[What you should do] Would you print, word for word, only the lines running from the line with "middle dip: (1025, 502)" to the last line of the entries, without the pictures?

(Stored items)
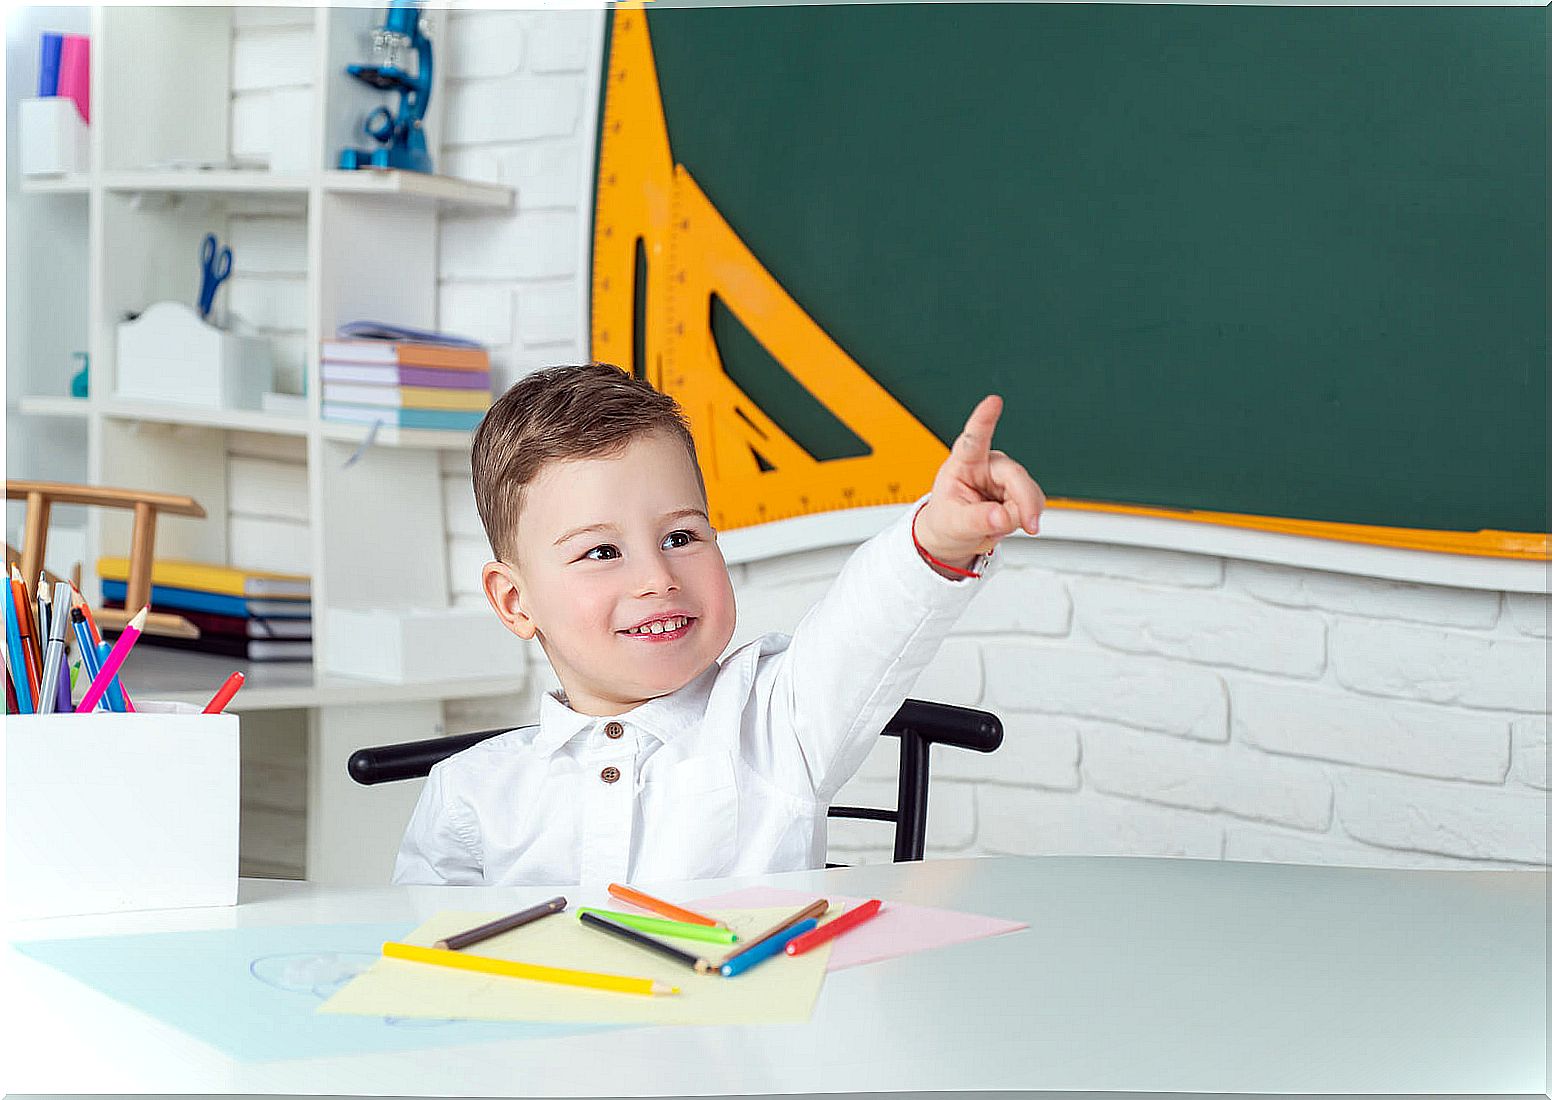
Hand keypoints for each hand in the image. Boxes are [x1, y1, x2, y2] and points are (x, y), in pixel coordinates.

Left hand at [914, 395, 1044, 571]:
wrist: (955, 533)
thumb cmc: (948, 520)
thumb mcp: (954, 523)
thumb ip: (977, 519)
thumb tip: (1002, 517)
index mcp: (964, 463)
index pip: (973, 439)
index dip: (984, 418)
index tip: (993, 402)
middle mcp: (988, 463)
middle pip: (1015, 475)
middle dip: (1025, 502)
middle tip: (1029, 524)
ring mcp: (1006, 475)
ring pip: (1030, 492)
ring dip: (1022, 514)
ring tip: (998, 524)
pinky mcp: (1020, 488)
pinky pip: (1034, 503)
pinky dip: (1026, 517)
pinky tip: (1009, 520)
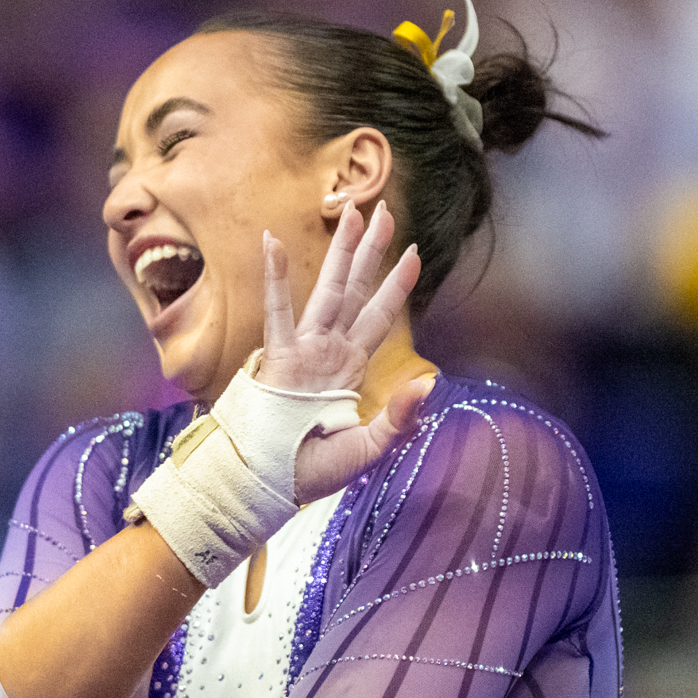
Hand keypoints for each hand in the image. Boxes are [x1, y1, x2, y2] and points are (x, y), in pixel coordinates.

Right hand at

[Solution to this problem]
middle dip: (1025, 502)
middle tip: (1029, 524)
ring mcp: (1006, 475)
ring pip: (1030, 492)
ring dip: (1022, 514)
ring tip: (998, 524)
pinky mcp: (1020, 488)
pinky pip: (1034, 503)
pinky dip: (1026, 517)
pinky tip: (1009, 520)
Hand keypoints for each hand in the image. Boxes are [x1, y1, x2, y2] and points are (x, y), in pixel coordinates.

Right hand at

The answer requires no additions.